Needless to say I will probably be in a rather foul fucking mood for the next few days, so steer clear. I know it seems stupid but I was really looking forward to going, but logically it is just going to put me in debt, and I was depending on my friends to pay me back the money to go, which is not a reality.


Fuck I hate logic and money, I love going and doing, just not giving a flying fuck about anything! I guess this is what happens when the little girl has to grow up and take fucken responsibilities.

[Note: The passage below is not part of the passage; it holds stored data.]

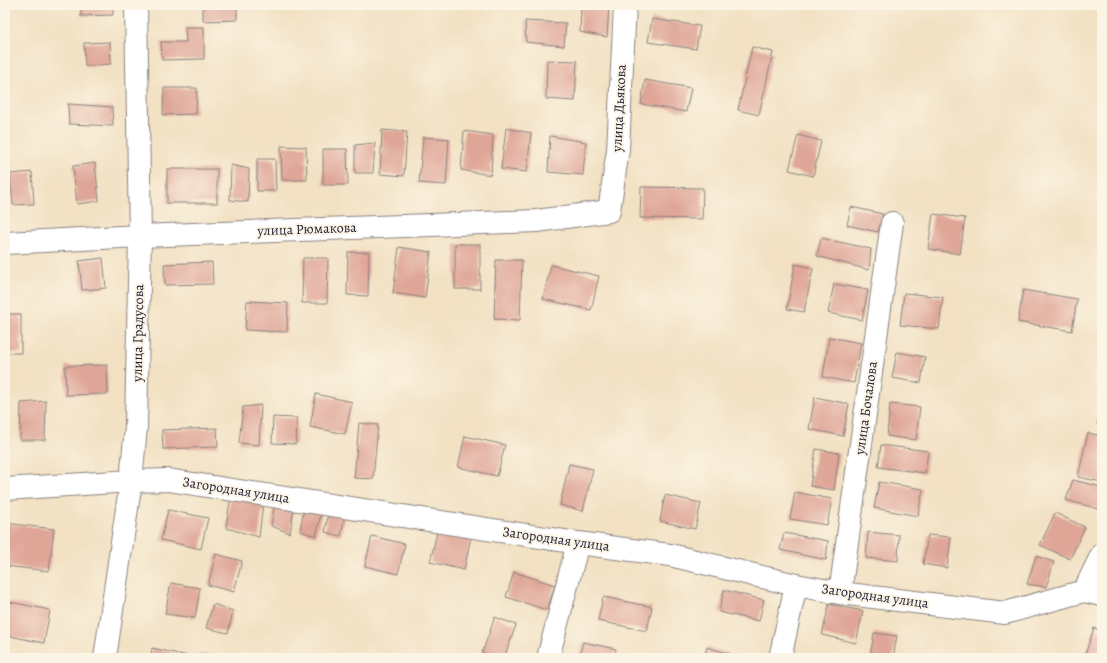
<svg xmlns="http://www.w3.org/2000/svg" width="1107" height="663" font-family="Alegreya,serif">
	<rect width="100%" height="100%" fill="#fcf5e5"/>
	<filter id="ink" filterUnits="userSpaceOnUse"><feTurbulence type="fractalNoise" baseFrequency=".025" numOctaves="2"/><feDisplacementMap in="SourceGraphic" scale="8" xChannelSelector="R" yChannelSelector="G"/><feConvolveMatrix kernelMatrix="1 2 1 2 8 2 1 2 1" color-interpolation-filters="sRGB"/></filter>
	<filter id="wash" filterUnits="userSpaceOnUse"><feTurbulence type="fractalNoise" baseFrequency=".012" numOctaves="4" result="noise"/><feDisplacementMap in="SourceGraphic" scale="16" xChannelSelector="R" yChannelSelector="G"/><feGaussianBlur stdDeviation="0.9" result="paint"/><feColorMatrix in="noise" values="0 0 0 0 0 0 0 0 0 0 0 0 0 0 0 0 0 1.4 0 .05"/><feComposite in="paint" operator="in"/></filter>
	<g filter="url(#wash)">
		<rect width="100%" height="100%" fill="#f2e1c3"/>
		<g id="blocks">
			<!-- building -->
			<g fill="#dfa697">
				<path d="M81,5h32v10l-32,1z"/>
				<path d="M203,5h34v15l-34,1z"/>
				<path d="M581,5h28l-2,32 -27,-5z"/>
				<path d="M652,19l48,7 -4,23 -48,-7z"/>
				<path d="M525,21l41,2 -2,23 -38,-4z"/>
				<path d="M185,27h19v32l-42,1 -1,-18h25z"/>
				<path d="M110,42l1,22 -26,2 -1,-23z"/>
				<path d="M752,47l21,5 -14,63 -21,-5z"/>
				<path d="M547,60l30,1 -2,40 -29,-2z"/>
				<path d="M645,80l46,8 -5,24 -45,-8z"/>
				<path d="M164,88h33l-1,26 -33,1z"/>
				<path d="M68,104l44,3 1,19 -44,-2z"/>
				<path d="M506,128l25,5 -4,39 -26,-3z"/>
				<path d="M382,130l25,2 -3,44 -24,-2z"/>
				<path d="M464,131l29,4 -2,40 -30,-5z"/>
				<path d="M798,135l23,6 -8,35 -24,-6z"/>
				<path d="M550,136l36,6 -3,33 -35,-3z"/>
				<path d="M423,137l26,2 -3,46 -27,-2z"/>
				<path d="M375,143l-2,30h-18v-28z"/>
				<path d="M281,146l25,1 1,33h-25z"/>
				<path d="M323,149h24l1,36h-25z"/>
				<path d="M257,159h18l1,32h-19z"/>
				<path d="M95,163l4,38 -22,3 -4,-38z"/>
				<path d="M231,165l18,4 -1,33 -18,-2z"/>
				<rect x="167" y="169" width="50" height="34"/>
				<path d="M32,172l2,32 -21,1 -3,-31z"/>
				<path d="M641,187l62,1 -1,31 -62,-1z"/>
				<path d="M851,207l32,7 -5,18 -31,-7z"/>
				<path d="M933,214l32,4 -5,36 -32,-5z"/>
				<path d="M821,238l50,11 -2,21 -52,-14z"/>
				<rect x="455" y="244" width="25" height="45"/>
				<path d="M399,247l32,5 -6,46 -32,-5z"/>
				<path d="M348,252h21l-1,44 -21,-1z"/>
				<path d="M103,258l3,30 -24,2 -3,-29z"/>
				<path d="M303,258h25l-1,45h-25z"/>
				<path d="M496,260h26l-2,60 -26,-1z"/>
				<path d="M212,262l1,22 -48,1 -1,-21z"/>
				<path d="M795,264l18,4 -9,44 -17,-3z"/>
				<path d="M551,265l48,11 -8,34 -48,-11z"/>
				<path d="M834,284l34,6 -6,30 -34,-7z"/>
				<path d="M1023,290l54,9 -5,32 -54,-9z"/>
				<path d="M904,293l39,4 -4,32 -39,-4z"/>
				<path d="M247,301l41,2 -1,29 -42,-2z"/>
				<rect x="5" y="314" width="16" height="39"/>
				<path d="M829,337l32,6 -7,40 -31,-6z"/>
				<path d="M897,352l28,5 -4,26 -29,-5z"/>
				<path d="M107,365l1,29 -42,1 -1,-29z"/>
				<path d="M316,394l36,8 -7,32 -35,-7z"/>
				<path d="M815,397l34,7 -6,32 -34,-7z"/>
				<path d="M46,401l-1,39h-25l1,-37z"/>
				<path d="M890,404l30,3 -4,33 -29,-4z"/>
				<path d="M261,405l-2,40 -20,-2 4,-36z"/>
				<path d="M1102,407v18l-5,-1z"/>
				<path d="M273,417l24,1 -1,26 -24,-1z"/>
				<path d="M359,423l19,2 -5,54 -19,-1z"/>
				<path d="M217,428l1,19 -55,2 -1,-19z"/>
				<path d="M1088,433l14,3v46l-24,-5z"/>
				<path d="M465,436l40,9 -8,31 -39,-9z"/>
				<path d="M881,445l47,6 -3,22 -47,-6z"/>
				<path d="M816,449l23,4 -5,37 -24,-4z"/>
				<path d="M569,464l24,5 -10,42 -23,-6z"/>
				<path d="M1073,480l29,7v23l-36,-10z"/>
				<path d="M879,482l44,7 -5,27 -44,-8z"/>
				<path d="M795,492l37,7 -5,26 -37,-6z"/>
				<path d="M231,495l32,8 -4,34 -33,-9z"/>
				<path d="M665,495l36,8 -6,26 -35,-8z"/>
				<path d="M276,496l19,5 -5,32 -19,-7z"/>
				<path d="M305,501l18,5 -7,30 -16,-5z"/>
				<path d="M330,505l16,3 -5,28 -16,-4z"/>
				<path d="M168,510l40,8 -7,31 -40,-9z"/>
				<path d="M1055,513l30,14 -15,32 -30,-14z"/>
				<path d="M5,523l49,6 -5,42 -44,-5z"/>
				<path d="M439,524l33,8 -8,38 -34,-8z"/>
				<path d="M868,532l31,3 -1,26 -32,-3z"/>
				<path d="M784,533l44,8 -2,19 -46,-10z"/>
				<path d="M928,535l23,2 -4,31 -24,-4z"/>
				<path d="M372,536l33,8 -7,30 -33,-8z"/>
				<path d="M216,554l26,7 -8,31 -26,-7z"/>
				<path d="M1036,556l18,6 -8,25 -19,-3z"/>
				<path d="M514,572l41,13 -8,25 -41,-13z"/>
				<path d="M171,583l29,5 -5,30 -30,-4z"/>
				<path d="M724,590l40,10 -5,21 -40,-9z"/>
				<path d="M603,597l49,10 -5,24 -49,-10z"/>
				<path d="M5,601l45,9 -6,33 -39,-8z"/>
				<path d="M213,604l20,7 -5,22 -22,-5z"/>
				<path d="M829,604l34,7 -7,32 -34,-8z"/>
				<path d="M495,617l21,8 -12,33h-8l-14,-5z"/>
				<path d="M1094,628l8,3v27h-18z"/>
				<path d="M874,633l23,3 -4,22h-23z"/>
				<path d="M583,642l33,7 -2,9h-35z"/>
				<path d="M707,647l23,7 -1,4h-25z"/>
				<path d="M152,648l36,8 -1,2h-36z"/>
				<path d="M199,654l35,3v1h-36z"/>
			</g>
		</g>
	</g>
	<g filter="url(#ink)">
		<use href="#blocks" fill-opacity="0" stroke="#8a827f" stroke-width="1"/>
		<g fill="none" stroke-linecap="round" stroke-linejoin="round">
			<defs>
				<g id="minor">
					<path d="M5,243l135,-7 397,-15 72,-10 9,-61 7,-145"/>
					<path d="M5,489l126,-8 37,-1 410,63 92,12 126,30 44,8 165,20 79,-22 18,4"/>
					<path d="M1084,591l18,-37"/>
					<path d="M840,593l52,-370"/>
					<path d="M105,658l26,-177 5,-54 4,-191 -4,-231"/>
					<path d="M548,658l30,-115"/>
					<path d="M780,658l16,-73"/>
				</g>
			</defs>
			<!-- minor casing -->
			<use href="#minor" stroke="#8a827f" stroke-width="24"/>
			<!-- minor -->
			<use href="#minor" stroke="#fff" stroke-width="22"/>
		</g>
	</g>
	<g text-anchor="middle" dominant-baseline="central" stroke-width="4" stroke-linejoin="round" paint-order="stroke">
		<!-- street labels -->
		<g font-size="14" fill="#22223b" stroke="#fcf5e5">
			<text transform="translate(619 108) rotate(-87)">улица Дьякова</text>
			<text transform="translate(307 229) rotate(-2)">улица Рюмакова</text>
			<text transform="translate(138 333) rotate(-89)">улица Градусова</text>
			<text transform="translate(866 408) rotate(-82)">улица Бочалова</text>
			<text transform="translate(236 490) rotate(9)">Загородная улица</text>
			<text transform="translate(556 539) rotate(8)">Загородная улица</text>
			<text transform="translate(875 596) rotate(8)">Загородная улица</text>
		</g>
	</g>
	<!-- margin -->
	<rect width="1107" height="663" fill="none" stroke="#fcf5e5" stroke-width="20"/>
</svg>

The great thing is, my parents are getting a hell of a nice mother's/father's/birth day present from their daughter this year. I mean what else am I supposed to do with 2, 700$ plane tickets to Europe........ and if they decided not to go, I may just have to sign up to be an E-bay seller and see if I can't make a few shitty bucks off them. Unless any of my dear sweet readers happen to be handsome (loaded) men who want to treat a girl to a three week stay in jolly ole England/Europe, I pay for the plane tickets you an buy the food, hotels, transportation, drinks, etc.

In all seriousness though, I have been fretting about money for the last few fucken weeks, and my intelligent cousin was saying she was low on funds. I was going to try to gather enough fucken money together for both of us to go and just let her pay me back when we returned, like I had done with the ticket (her idea to go, so I paid, I really should write "SUCKER" on my forehead).

We would have had a blast, even if we did end up sleeping on the sidewalks of London, and hitchhiking to Paris (cause I wanted desperately to go to the Louvre and listen to "France French in a petite cafe). I can feel the tears burning my cheeks as I think about all the boys I will not get to meet in Scotland, and the pubs I won't get to share drinks in Ireland, and how I will have to wait to see the changing of the guard at Buckingham Palace, and Stonehenge. Oh Ness it would have been a terrifying and thrilling experience, I had planned on dragging you to a rave, and we could have seen live bands in little pubs in the English countryside.

~MOTHER FUCKER~

God Dammit money really is the root of all evil! Does anyone think this bitch could go to Europe for three weeks alone with about 2 grand in my pocket, and a fucking smile on my face?